ЗАДАНИЯ:
- a) Согласуются ли с отрывком о Бийске эти утверждения: (i) Бийск основан по указу Петра I в 1709 году; (ii) учительница истории говорила, что в Бийске каждая улица дышит историей; (iii) природный потенциал места сознательно повлиял на автора? На каждое ответьте «да» или «нет» и приведите точную цитату из отрывка, которая это решает.
- b) Какие реки сливаются у Бийска, согласно отрывку о Бийске?
- c) Перепишите из отрывка о Бийске фрагмент между словами «Зато беспокоил —» и «ничуть не меньше.» включительно.

ОТРЫВОК:

Времени не было[1]. Отдельные очаги размышлений о нем (которые не могли не появляться хотя бы в силу того, что человек есть существо историческое) доводились до совершенной неразличимости географией. Из какого-нибудь Улан-Удэ или рабочего поселка Горняк шевеления московского и ленинградского андеграунда не просматривались ни в телескоп, ни в микроскоп. Публикации самиздата ничем не обнаруживали себя за Уральским хребтом. Пространство съедало и мысль, и время; то самое пространство, равномерно — от Калининграда до Южно-Сахалинска — заполненное монотонным журчанием официального теле- и радиовещания и застроенное исключительно функциональной архитектурой заводов и Новых Черемушек.
Любая мысль о прошлом и будущем должна была автоматически поглощаться недифференцированным континуумом настоящего. Событийность внутри этого континуума была принципиально невозможна.
Однако кое-какие события все же случались. Например, рождались дети[2].
***
Я родилась в 1975 году в городе Бийске Алтайского края. Город этот стоит у начала Оби, в том месте, где сливаются две довольно большие по европейским понятиям реки — степенная Бия и горная Катунь. Природный антураж города довольно неординарен: две замечательные, по-разному мощные реки, рядом горы (с вершиной-пятитысячником), кругом ленточные боры и почти финские клюквенные болота. Однако природный потенциал этого места сознательным образом никак меня не затронул.
Зато беспокоил — и беспокоит до сих пор — потенциал исторический, то есть вещи, беспамятству чуждые. Дело в том, что город Бийск (точнее, Бикатунская крепость) был основан по указу Петра I в 1709 году. Получается, что он всего на шесть лет моложе Санкт-Петербурга, оплота исторического сознания советской страны. «Там каждая улица дышит историей», — говорила нам про Ленинград наша историчка. Невероятно странно, но она никогда не говорила того же о Бийске, в котором — на единицу воздушного объема — истории должно было содержаться ничуть не меньше.

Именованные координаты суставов

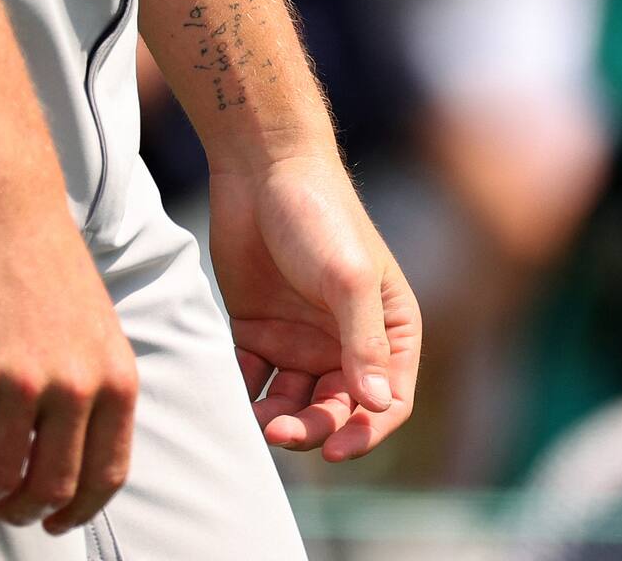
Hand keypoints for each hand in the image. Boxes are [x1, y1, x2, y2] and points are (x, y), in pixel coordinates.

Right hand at [0, 197, 137, 532]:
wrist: (6, 208)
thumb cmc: (46, 266)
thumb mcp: (97, 331)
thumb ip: (93, 389)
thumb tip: (67, 453)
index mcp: (117, 380)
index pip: (107, 476)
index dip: (77, 513)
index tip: (52, 523)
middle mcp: (79, 387)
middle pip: (52, 488)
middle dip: (19, 510)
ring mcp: (25, 379)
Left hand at [209, 151, 420, 460]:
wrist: (261, 169)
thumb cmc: (320, 215)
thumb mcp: (348, 278)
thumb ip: (362, 342)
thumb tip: (378, 404)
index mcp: (389, 329)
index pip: (388, 401)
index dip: (366, 432)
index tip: (335, 451)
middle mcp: (346, 340)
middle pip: (336, 408)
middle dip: (313, 428)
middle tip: (280, 431)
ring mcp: (300, 336)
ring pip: (293, 401)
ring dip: (278, 418)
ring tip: (255, 419)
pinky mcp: (256, 329)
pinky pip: (253, 377)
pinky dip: (245, 392)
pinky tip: (232, 391)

ОТВЕТЫ ПО НОМЕРАМ:
- a)
(i) Да: «был основан по указу Петра I в 1709 году».
(ii) Нет: «она никогда не говорила того же о Бийске».
(iii) Нет: «природный потенциал этого места сознательным образом никак меня не затронул».

- b) Бия и Катунь.

- c)
Зато беспокоил — и беспокоит до сих пор — потенциал исторический, то есть вещи, беспамятству чуждые. Дело в том, что город Бийск (точнее, Бикатунская крепость) был основан по указу Петра I в 1709 году. Получается, что он всего на шесть лет моложе Санкт-Петербурга, оплота исторического сознания советской страны. «Там каждая улица дышит историей», — говорила нам про Ленинград наша историчка. Невероятно странно, но она никогда не говорила того же о Бийске, в котором — на единицу воздушного объема — истории должно было содержаться ничуть не меньше.